A large and impressive two-block linocut printed in black, blue, Naples yellow and white. Editions Alecto commissioned Hoyle to produce ten prints in the Cambridge Series. This is one of the ten prints from his Cambridge Series which he cut, proofed and printed by hand on handmade Japanese paper on an Albion Press at his studio in Great Sailing in Essex.

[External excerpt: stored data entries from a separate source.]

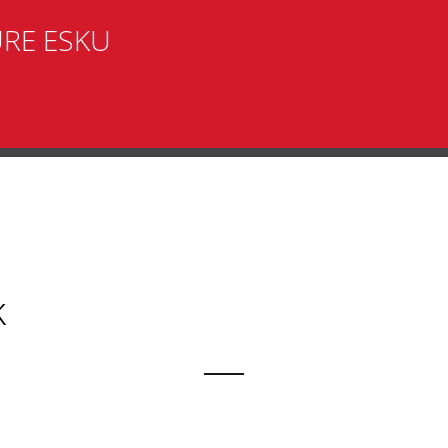
URE ESKU
k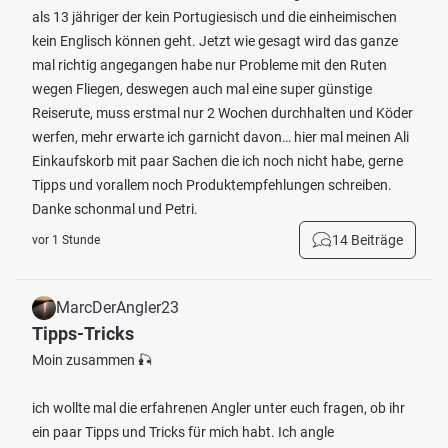
als 13 jähriger der kein Portugiesisch und die einheimischen
kein Englisch können geht. Jetzt wie gesagt wird das ganze
mal richtig angegangen habe nur Probleme mit den Ruten
wegen Fliegen, deswegen auch mal eine super günstige
Reiserute, muss erstmal nur 2 Wochen durchhalten und Köder
werfen, mehr erwarte ich garnicht davon… hier mal meinen Ali
Einkaufskorb mit paar Sachen die ich noch nicht habe, gerne
Tipps und vorallem noch Produktempfehlungen schreiben.
Danke schonmal und Petri.
14 Beiträge
vor 1 Stunde
MarcDerAngler23
Tipps-Tricks
Moin zusammen 🎣
ich wollte mal die erfahrenen Angler unter euch fragen, ob ihr
ein paar Tipps und Tricks für mich habt. Ich angle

Hoyle trained at Beckenham School of Art and the Royal College of Art. At the latter he was strongly influenced by Edward Bawden, one of Britain’s greatest linocut printers. Bawden had been commissioned by the 1951 Festival of Britain to produce a mural for the South Bank, and chose Hoyle to assist on account of his great talent. Hoyle moved to Great Bardfield in Essex, becoming a part of the Great Bardfield group of artists of whom in the post war era probably Bawden and Kenneth Rowntree are the most famous. Diverse in style, they created figurative work – in stark contrast to the abstract work of the St Ives artists at the opposite end of the country. (If he had not died whilst on active service as a war artist, off Iceland in an air-sea rescue, Eric Ravilious would have had this accolade.) The Fry Art Gallery in Saffron Walden was established to celebrate the works of the Great Bardfield group.

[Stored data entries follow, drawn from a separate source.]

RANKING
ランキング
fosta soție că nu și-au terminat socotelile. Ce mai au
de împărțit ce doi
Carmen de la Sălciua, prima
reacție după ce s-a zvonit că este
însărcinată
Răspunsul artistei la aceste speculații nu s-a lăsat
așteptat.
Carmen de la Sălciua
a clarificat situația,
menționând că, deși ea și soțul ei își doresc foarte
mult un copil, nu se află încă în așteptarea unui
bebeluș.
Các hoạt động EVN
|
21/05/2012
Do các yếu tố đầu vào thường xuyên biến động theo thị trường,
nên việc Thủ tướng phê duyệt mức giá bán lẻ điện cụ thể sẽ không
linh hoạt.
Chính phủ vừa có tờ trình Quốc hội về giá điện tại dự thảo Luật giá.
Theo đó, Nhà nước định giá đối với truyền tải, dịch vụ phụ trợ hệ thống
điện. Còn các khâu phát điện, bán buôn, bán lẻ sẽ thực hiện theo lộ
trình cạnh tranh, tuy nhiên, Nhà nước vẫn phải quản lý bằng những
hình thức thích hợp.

Hoyle taught at St Martin’s School of Art from 1951-60, Central School of Arts and Crafts from 1960-64, and Cambridge School of Art from 1964-1985 during which time he launched Cambridge Print Editions. His work is in the collections of the Tate Gallery, Victoria & Albert Museum, The British Museum, Kettle’s Yard and the Fry Art Gallery. The Royal West of England Academy hold a large oil painting of Trinity College Cambridge. Commercial commissions came from Shell, the BBC, the Post Office, the Folio Society, Christies Contemporary Art and Editions Electo. He wrote the book “To Sicily with Edward Bawden.”